That's Eric Idle as Berthold, the world's fastest man, from the first scene I ever saw of The Adventures of Baron Munchausen. I saw that the scene soon before the film's barely-there U.S. release in spring 1989. Director/co-writer Terry Gilliam brought that clip to Late Night with David Letterman (telling the anecdote about the 1970s BBC executive who thought a severed leg in one Monty Python sketch was a giant penis), and I went from very interested in that film to very, very interested in that film.
Luckily I was able to see it. Columbia Pictures had planned to open it in 200 North American theaters initially and expand from there, but didn't even manage more than 130 theaters at the "peak" of the run. (When I interviewed the film's composer, Michael Kamen, in 1996, and talked about how limited the release was, he said, "That's okay, we know who saw it. We know who they are! We've got a little list.") It showed on only three screens in the entire Washington, D.C. area: one in D.C., one in suburban Maryland, and one in Northern Virginia -- conveniently, the multiplex I most often went to, the 12-screen (now closed, it turns out) in Merrifield.

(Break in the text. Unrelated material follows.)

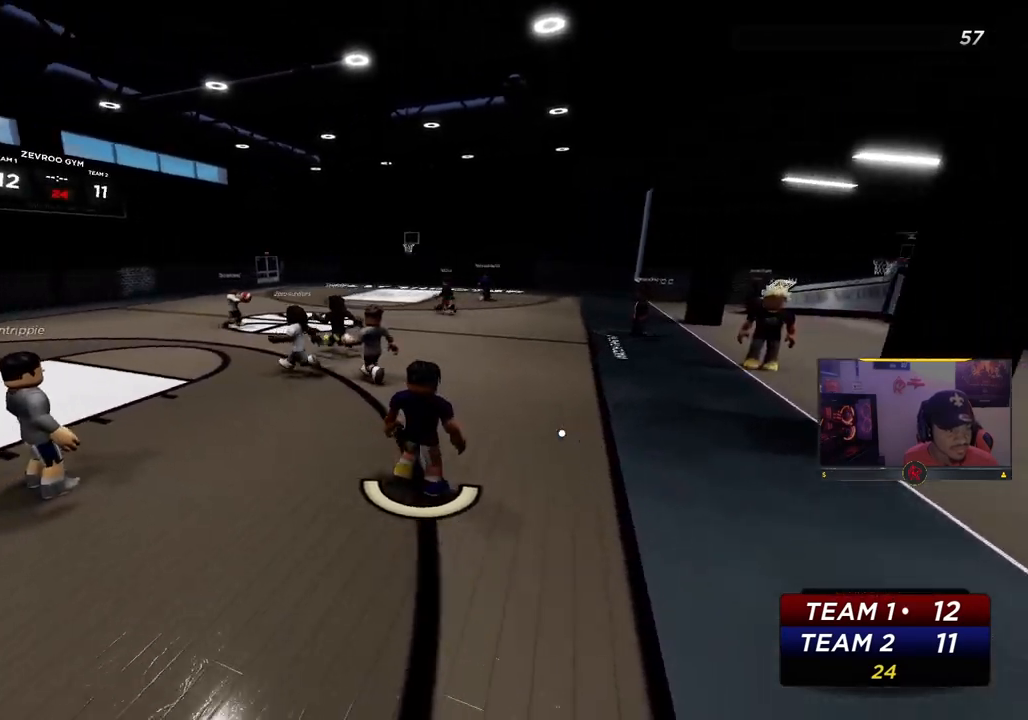
{"buttons": [], "left_stick": "center", "right_stick": "center", "events": [[133, "R2", "up"], [183, "left_stick", "center"], [250, "left_stick", "down"], [417, "left_stick", "center"]]}
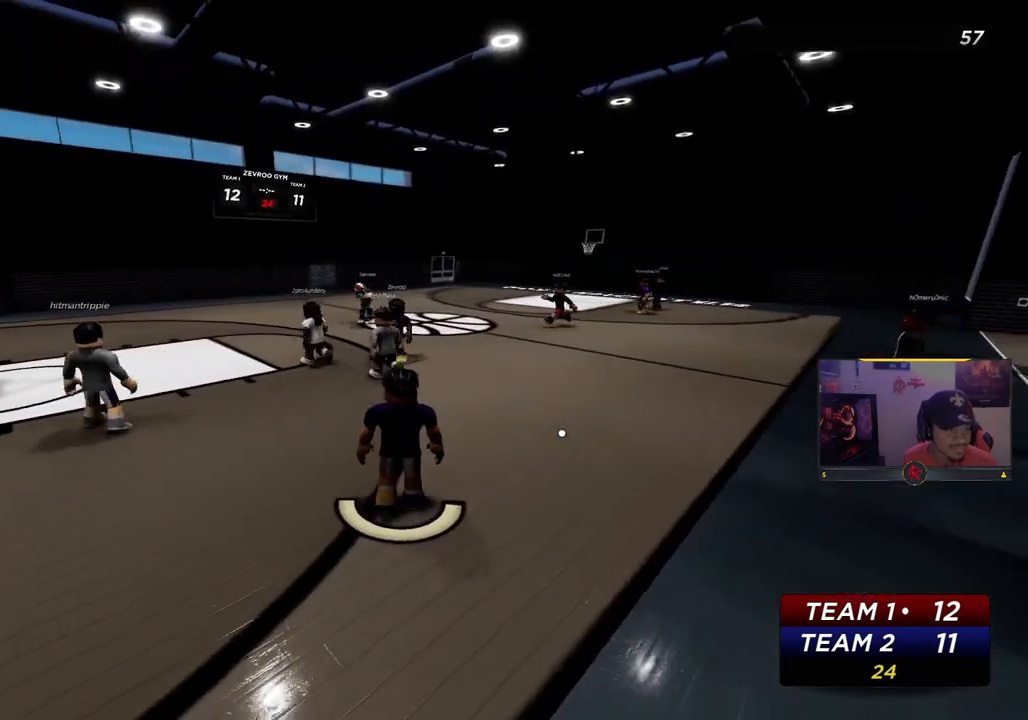
{"buttons": ["R2"], "left_stick": "up-left", "right_stick": "center", "events": [[183, "R2", "down"], [217, "left_stick", "down-left"], [317, "left_stick", "left"], [450, "left_stick", "up-left"]]}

Mom took me to see it -- I needed the ride, being a year away from having a driver's license -- and it's a film I "got" immediately, as opposed to Gilliam's previous work Brazil, which percolated in my head for years as I puzzled over it, kept revisiting it, and kept re-reading Jack Mathews's' The Battle of Brazil. I've lost track of how many times I've seen it since, though I can say I've seen it twice on a movie theater screen, the way it's best experienced. But I definitely have the extras-filled DVD to fulfill the occasional need to see it, in part or in full, again, in all its manic, overstuffed, lush and often LOUD glory.